Dieses Wort bot Jeanne den erwarteten Anlaß einzugreifen.

»Gewiß, eineinhalb Millionen Francs, Madame. Sie würden, wenn, Sie sie an Ihrem Halse trügen, die Eifersucht aller Frauen der Welt erregen ...«

Damit nahm sie das Halsband so behende aus dem Etui und legte es so flink um den samtenen Hals Marie-Antoinettes, daß diese sich jäh von einem phosphoreszierenden Gefunkel überflutet sah.

»Oh! Eure Majestät sehen herrlich aus«, rief Jeanne.

Marie-Antoinette eilte vor einen Spiegel und stand geblendet.

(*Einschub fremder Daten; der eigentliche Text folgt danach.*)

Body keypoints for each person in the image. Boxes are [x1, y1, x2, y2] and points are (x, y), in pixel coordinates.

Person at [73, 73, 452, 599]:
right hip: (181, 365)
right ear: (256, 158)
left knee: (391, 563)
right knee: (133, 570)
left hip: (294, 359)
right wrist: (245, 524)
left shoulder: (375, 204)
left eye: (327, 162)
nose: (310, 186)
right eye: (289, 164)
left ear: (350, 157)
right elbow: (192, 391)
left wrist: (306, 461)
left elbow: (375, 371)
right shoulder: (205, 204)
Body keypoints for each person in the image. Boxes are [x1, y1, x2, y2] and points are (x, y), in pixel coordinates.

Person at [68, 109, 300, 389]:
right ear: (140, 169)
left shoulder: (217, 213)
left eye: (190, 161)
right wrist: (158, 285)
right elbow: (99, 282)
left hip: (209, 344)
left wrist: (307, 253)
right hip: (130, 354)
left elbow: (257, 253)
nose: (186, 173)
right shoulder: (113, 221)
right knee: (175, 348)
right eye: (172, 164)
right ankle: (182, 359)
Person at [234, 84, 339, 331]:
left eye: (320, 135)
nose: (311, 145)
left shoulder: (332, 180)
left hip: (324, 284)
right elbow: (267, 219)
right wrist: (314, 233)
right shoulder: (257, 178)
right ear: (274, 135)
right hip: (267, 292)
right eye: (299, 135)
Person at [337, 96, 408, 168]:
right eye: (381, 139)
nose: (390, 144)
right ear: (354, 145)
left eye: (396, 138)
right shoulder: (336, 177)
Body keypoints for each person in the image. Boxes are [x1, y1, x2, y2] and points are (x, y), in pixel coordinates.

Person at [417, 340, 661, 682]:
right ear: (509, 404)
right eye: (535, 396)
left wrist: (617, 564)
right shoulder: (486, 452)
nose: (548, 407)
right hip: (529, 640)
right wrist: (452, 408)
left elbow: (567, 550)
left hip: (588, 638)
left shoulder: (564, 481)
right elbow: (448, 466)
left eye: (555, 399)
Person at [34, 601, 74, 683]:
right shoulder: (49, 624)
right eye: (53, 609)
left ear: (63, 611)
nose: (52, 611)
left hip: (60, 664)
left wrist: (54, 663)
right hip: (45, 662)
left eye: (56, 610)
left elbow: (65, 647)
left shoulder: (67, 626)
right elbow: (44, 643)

Ihr schlanker, geschmeidiger Hals, zart wie der Stengel einer Lilie und doch bestimmt, unterm Eisen zu fallen, schwang sich anmutig auf aus der glitzernden Flut.

Jeanne hatte gewagt, die Schultern der Königin zu entblößen, so daß die äußerste Reihe der Steine auf ihren Busen fiel. In strahlender Schönheit erblickte sich die Königin, erblickte sich das Weib. Liebhaber oder Untertane, alle wären jetzt vor ihr in die Knie gesunken.

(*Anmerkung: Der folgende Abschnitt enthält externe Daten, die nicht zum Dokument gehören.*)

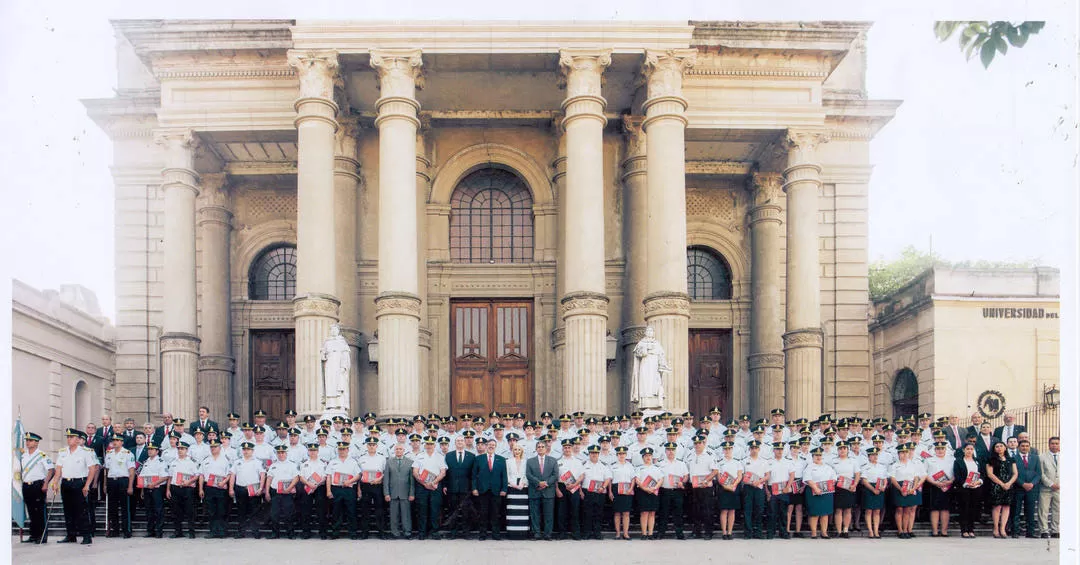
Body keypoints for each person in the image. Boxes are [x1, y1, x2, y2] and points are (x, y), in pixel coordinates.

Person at [50, 428, 99, 545]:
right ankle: (71, 535)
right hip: (66, 483)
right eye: (67, 437)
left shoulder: (85, 452)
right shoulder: (63, 452)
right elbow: (58, 470)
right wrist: (55, 482)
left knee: (81, 511)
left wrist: (87, 485)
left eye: (71, 437)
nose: (69, 439)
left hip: (79, 483)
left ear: (78, 439)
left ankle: (86, 536)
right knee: (68, 510)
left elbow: (92, 469)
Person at [19, 432, 55, 544]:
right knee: (31, 511)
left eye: (30, 440)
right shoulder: (23, 455)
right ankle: (33, 535)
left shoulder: (42, 455)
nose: (27, 442)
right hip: (26, 485)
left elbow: (51, 470)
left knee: (40, 511)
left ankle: (42, 536)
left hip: (37, 485)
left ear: (36, 442)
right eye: (27, 440)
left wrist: (46, 483)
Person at [472, 435, 508, 540]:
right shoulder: (479, 458)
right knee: (483, 513)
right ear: (486, 446)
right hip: (482, 490)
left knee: (495, 513)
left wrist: (504, 489)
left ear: (496, 446)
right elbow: (474, 475)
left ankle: (496, 534)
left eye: (493, 445)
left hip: (496, 491)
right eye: (489, 444)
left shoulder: (501, 459)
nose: (491, 446)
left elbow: (504, 476)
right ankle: (482, 534)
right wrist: (474, 488)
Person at [411, 437, 447, 540]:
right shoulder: (420, 456)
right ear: (425, 445)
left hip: (435, 486)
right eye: (428, 444)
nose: (429, 446)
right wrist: (424, 483)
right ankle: (422, 532)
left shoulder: (440, 457)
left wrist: (433, 482)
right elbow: (415, 472)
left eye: (431, 444)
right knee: (422, 510)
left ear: (434, 446)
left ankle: (434, 532)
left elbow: (443, 472)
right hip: (422, 486)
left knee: (435, 509)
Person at [685, 436, 719, 540]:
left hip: (706, 487)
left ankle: (708, 532)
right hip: (694, 487)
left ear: (704, 443)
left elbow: (715, 471)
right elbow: (687, 471)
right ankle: (697, 532)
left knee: (707, 510)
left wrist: (707, 480)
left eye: (700, 443)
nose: (697, 445)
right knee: (695, 510)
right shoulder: (690, 455)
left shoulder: (709, 455)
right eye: (695, 443)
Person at [198, 439, 233, 539]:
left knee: (222, 510)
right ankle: (213, 531)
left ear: (220, 447)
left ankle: (222, 531)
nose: (213, 448)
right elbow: (201, 475)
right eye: (211, 447)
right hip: (209, 488)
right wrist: (201, 489)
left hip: (221, 488)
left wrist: (224, 482)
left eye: (215, 447)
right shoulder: (206, 460)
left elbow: (230, 474)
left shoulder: (225, 460)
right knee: (211, 511)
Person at [326, 441, 362, 539]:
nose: (342, 451)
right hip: (336, 489)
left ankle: (353, 532)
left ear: (347, 450)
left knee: (351, 511)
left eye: (344, 449)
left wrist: (350, 481)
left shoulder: (353, 461)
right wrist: (328, 490)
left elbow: (359, 475)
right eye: (340, 449)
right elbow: (328, 476)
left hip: (349, 489)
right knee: (336, 512)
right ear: (337, 450)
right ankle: (335, 532)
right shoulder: (333, 462)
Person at [102, 434, 136, 538]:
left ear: (122, 442)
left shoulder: (127, 453)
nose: (115, 442)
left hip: (123, 480)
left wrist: (130, 486)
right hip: (112, 481)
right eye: (113, 440)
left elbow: (131, 471)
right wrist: (105, 484)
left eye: (117, 440)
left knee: (125, 507)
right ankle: (115, 530)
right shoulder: (109, 453)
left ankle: (126, 530)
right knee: (112, 507)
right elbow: (106, 470)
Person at [231, 441, 266, 539]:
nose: (246, 451)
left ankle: (255, 531)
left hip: (253, 489)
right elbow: (233, 475)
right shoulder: (237, 462)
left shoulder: (257, 462)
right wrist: (231, 488)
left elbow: (262, 475)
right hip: (240, 489)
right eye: (244, 449)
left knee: (254, 511)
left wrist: (261, 488)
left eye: (248, 449)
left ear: (252, 451)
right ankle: (241, 532)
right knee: (241, 511)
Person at [526, 440, 559, 540]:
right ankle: (536, 533)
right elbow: (528, 474)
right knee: (535, 513)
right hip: (534, 490)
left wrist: (546, 483)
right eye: (539, 447)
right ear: (536, 449)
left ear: (546, 448)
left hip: (548, 491)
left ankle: (547, 534)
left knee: (548, 514)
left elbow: (555, 475)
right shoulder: (530, 461)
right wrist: (538, 483)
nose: (540, 448)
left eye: (542, 447)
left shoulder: (553, 460)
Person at [889, 443, 924, 539]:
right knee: (900, 509)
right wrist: (900, 489)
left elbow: (916, 477)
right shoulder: (895, 465)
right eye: (902, 453)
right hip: (898, 487)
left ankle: (906, 530)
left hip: (911, 486)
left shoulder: (913, 464)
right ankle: (900, 530)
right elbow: (892, 478)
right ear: (898, 454)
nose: (904, 454)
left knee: (908, 510)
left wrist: (913, 488)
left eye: (906, 452)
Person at [443, 436, 475, 538]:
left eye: (462, 441)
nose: (460, 442)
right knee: (453, 510)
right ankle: (453, 532)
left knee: (466, 511)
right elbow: (445, 472)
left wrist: (472, 487)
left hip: (466, 488)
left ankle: (466, 532)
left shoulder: (471, 456)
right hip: (452, 487)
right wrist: (445, 485)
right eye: (458, 441)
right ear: (455, 443)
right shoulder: (448, 456)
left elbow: (473, 474)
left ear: (465, 442)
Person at [265, 444, 299, 539]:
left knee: (289, 514)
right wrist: (267, 492)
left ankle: (290, 533)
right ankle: (275, 533)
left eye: (283, 452)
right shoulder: (273, 465)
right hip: (275, 492)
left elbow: (296, 478)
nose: (281, 455)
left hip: (287, 493)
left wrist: (289, 488)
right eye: (279, 453)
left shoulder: (292, 465)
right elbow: (269, 478)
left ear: (286, 453)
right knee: (274, 514)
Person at [165, 442, 199, 538]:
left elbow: (197, 476)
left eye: (182, 449)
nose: (180, 450)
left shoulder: (192, 462)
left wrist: (189, 482)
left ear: (187, 450)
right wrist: (168, 490)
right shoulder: (173, 462)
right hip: (175, 488)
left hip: (188, 489)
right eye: (179, 449)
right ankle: (178, 532)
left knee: (190, 511)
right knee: (176, 511)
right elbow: (170, 477)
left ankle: (191, 532)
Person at [357, 437, 389, 539]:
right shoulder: (361, 458)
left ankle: (381, 532)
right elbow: (359, 475)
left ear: (377, 446)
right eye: (369, 445)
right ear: (367, 446)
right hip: (365, 486)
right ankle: (364, 532)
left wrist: (379, 479)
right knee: (364, 510)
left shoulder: (382, 458)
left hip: (377, 485)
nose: (371, 446)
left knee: (380, 510)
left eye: (373, 445)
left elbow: (385, 473)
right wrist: (358, 489)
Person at [656, 442, 688, 540]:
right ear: (665, 451)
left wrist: (682, 482)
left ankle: (679, 533)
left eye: (673, 450)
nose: (671, 452)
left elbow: (686, 476)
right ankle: (661, 533)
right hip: (664, 491)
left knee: (678, 513)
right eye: (669, 450)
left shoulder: (681, 463)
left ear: (675, 451)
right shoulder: (660, 464)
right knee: (663, 513)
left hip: (677, 491)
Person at [985, 440, 1016, 538]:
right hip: (996, 486)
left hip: (1008, 486)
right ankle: (995, 528)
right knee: (997, 507)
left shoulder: (1011, 460)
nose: (999, 448)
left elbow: (1015, 473)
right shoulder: (991, 459)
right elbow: (990, 474)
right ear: (994, 449)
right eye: (997, 446)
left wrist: (1009, 483)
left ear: (1005, 447)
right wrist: (1002, 484)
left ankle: (1003, 528)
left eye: (1001, 446)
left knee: (1006, 507)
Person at [136, 442, 168, 538]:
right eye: (149, 449)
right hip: (147, 489)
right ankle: (150, 531)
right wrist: (142, 490)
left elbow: (165, 477)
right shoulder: (146, 461)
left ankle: (159, 531)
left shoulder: (161, 462)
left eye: (152, 449)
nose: (149, 451)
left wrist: (154, 484)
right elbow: (142, 477)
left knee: (158, 510)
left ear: (157, 451)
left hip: (157, 489)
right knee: (149, 510)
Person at [952, 443, 983, 538]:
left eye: (971, 449)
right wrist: (965, 484)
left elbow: (982, 474)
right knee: (964, 509)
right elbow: (957, 476)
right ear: (963, 450)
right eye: (967, 449)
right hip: (964, 489)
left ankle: (971, 529)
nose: (969, 451)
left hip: (976, 488)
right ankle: (964, 530)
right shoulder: (958, 461)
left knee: (973, 509)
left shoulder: (977, 461)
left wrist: (979, 482)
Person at [298, 442, 329, 539]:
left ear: (318, 451)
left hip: (319, 488)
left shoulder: (323, 463)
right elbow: (301, 477)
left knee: (321, 511)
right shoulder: (304, 463)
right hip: (307, 487)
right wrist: (309, 484)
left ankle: (322, 532)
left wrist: (316, 484)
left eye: (314, 450)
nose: (313, 452)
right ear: (308, 451)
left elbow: (325, 476)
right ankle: (306, 532)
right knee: (306, 510)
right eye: (311, 450)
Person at [803, 447, 836, 539]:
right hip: (813, 492)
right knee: (815, 513)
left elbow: (834, 478)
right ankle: (814, 533)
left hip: (827, 492)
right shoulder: (809, 467)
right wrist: (815, 488)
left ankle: (824, 533)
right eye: (816, 455)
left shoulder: (827, 467)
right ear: (812, 456)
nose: (818, 457)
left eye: (820, 455)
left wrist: (829, 485)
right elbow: (807, 479)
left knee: (825, 513)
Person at [923, 440, 955, 537]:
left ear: (945, 449)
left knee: (945, 508)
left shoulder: (951, 459)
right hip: (933, 486)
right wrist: (933, 482)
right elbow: (924, 473)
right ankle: (935, 531)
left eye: (942, 449)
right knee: (934, 509)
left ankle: (944, 531)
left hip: (947, 486)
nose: (940, 451)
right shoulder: (929, 460)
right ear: (934, 449)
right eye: (938, 449)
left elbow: (956, 472)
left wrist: (951, 481)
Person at [554, 439, 584, 540]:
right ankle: (562, 533)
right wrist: (557, 489)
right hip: (562, 486)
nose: (567, 449)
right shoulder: (558, 462)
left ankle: (576, 532)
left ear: (572, 448)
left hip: (574, 486)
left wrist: (575, 484)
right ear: (562, 449)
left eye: (569, 447)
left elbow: (582, 475)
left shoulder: (577, 461)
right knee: (562, 511)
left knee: (575, 510)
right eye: (565, 447)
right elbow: (555, 477)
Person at [580, 445, 611, 540]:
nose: (594, 455)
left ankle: (597, 533)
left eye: (596, 453)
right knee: (587, 513)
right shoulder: (584, 464)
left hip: (600, 491)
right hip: (587, 491)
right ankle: (587, 533)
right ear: (589, 454)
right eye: (592, 453)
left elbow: (607, 478)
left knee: (599, 513)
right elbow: (579, 479)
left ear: (599, 454)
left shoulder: (604, 465)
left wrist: (603, 487)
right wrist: (580, 491)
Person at [830, 440, 859, 538]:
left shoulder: (853, 461)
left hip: (849, 486)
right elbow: (830, 473)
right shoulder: (833, 461)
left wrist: (855, 484)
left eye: (844, 448)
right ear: (837, 450)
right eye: (840, 449)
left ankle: (845, 530)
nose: (842, 450)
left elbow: (857, 474)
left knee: (848, 509)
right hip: (837, 487)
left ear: (848, 450)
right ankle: (839, 531)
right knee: (838, 510)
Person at [766, 441, 795, 540]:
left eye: (781, 449)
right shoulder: (769, 462)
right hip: (772, 488)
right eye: (777, 449)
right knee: (772, 512)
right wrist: (767, 491)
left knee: (783, 512)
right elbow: (766, 477)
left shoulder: (788, 462)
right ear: (774, 450)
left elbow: (792, 475)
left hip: (784, 489)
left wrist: (788, 486)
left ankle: (783, 532)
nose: (779, 451)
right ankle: (771, 532)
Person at [1013, 438, 1041, 538]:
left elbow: (1038, 474)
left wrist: (1032, 484)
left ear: (1029, 447)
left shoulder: (1035, 458)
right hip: (1018, 488)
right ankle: (1015, 532)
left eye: (1027, 446)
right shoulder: (1014, 458)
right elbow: (1013, 473)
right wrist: (1022, 484)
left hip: (1031, 489)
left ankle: (1030, 532)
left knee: (1030, 511)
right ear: (1018, 447)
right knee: (1016, 510)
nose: (1025, 448)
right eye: (1022, 446)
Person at [741, 439, 769, 540]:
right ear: (749, 449)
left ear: (759, 449)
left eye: (756, 448)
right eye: (752, 448)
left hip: (759, 487)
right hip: (748, 487)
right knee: (748, 510)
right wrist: (749, 482)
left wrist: (759, 481)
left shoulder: (764, 461)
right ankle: (748, 532)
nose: (754, 450)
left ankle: (758, 531)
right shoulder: (745, 460)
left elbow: (767, 475)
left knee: (759, 509)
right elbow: (742, 475)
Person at [634, 447, 663, 540]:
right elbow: (637, 480)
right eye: (646, 456)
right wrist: (645, 488)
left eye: (650, 455)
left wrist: (655, 487)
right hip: (643, 492)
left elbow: (661, 479)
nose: (648, 457)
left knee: (652, 513)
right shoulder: (639, 468)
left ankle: (650, 534)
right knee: (644, 513)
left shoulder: (656, 468)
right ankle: (644, 533)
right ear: (643, 458)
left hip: (654, 492)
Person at [859, 447, 888, 539]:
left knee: (877, 511)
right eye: (872, 455)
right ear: (868, 457)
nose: (875, 457)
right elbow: (864, 481)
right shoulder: (865, 467)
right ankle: (870, 531)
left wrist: (883, 486)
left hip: (879, 488)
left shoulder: (882, 466)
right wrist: (873, 489)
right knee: (869, 510)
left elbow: (885, 479)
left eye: (876, 455)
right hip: (869, 489)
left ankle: (876, 530)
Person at [609, 446, 635, 540]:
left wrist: (631, 488)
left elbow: (633, 479)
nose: (621, 455)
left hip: (627, 489)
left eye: (623, 454)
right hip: (616, 489)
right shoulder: (613, 466)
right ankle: (617, 533)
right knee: (617, 513)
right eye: (620, 454)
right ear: (617, 455)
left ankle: (626, 533)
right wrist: (610, 492)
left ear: (626, 455)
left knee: (626, 513)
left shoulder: (630, 466)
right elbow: (610, 480)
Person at [505, 445, 530, 540]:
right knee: (513, 511)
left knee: (522, 511)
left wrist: (523, 483)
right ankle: (512, 533)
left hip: (523, 488)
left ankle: (523, 533)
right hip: (512, 488)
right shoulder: (508, 461)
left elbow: (527, 474)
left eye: (519, 449)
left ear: (522, 451)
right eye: (515, 449)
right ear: (512, 451)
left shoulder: (526, 461)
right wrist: (513, 485)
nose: (517, 451)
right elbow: (507, 474)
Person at [1038, 436, 1060, 539]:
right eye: (1053, 443)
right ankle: (1044, 530)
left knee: (1058, 510)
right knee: (1043, 510)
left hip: (1059, 488)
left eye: (1056, 443)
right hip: (1046, 488)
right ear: (1049, 444)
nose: (1054, 445)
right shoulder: (1042, 457)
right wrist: (1050, 484)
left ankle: (1056, 530)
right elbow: (1041, 473)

Marie-Antoinette vergaß sich für Augenblicke in der Bewunderung ihrer selbst. Dann, von Angst erfaßt, wollte sie das Halsband von ihren Schultern reißen.

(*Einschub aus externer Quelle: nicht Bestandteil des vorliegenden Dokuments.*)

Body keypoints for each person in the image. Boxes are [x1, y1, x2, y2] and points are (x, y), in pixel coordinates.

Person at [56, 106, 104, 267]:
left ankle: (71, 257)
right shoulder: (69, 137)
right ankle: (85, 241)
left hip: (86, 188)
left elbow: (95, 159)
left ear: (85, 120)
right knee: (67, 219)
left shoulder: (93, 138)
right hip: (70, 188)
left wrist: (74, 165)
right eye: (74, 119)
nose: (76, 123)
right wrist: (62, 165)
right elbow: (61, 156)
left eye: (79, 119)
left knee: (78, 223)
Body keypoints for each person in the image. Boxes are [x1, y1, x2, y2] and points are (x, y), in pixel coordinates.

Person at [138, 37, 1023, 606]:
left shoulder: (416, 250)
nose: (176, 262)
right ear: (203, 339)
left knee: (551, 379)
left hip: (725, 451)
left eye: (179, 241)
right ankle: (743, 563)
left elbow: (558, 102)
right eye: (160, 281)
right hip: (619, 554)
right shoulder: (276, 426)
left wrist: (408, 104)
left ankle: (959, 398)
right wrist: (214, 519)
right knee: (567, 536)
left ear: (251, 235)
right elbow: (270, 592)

»Genug«, rief sie, »genug!«

»Es hat Eure Majestät berührt«, rief Boehmer aus, »es darf niemand anderem mehr gehören!«

»Ausgeschlossen«, entschied die Königin mit fester Stimme, »ich habe ein wenig mit diesen Diamanten gespielt, aber es wäre ein Fehler, dieses Spiel fortzusetzen.«

»Wir lassen Ihrer Majestät jede erforderliche Zeit, sich mit dem Gedanken zu befreunden«, sagte Boehmer mit schwingender Stimme, noch immer hoffend, die Königin werde sich anders besinnen.

Marie-Antoinette aber ließ sich von nun an nicht mehr in ihrem Beschluß beirren, mochten die Juweliere das Geschmeide noch so kunstreich in ihren Händen spielen lassen, mochte Jeanne de La Motte ihre Überredungskunst noch so geschickt einsetzen - die Königin verabschiedete sie endlich, erschöpft von diesem Ringen gegen die gefährliche Versuchung.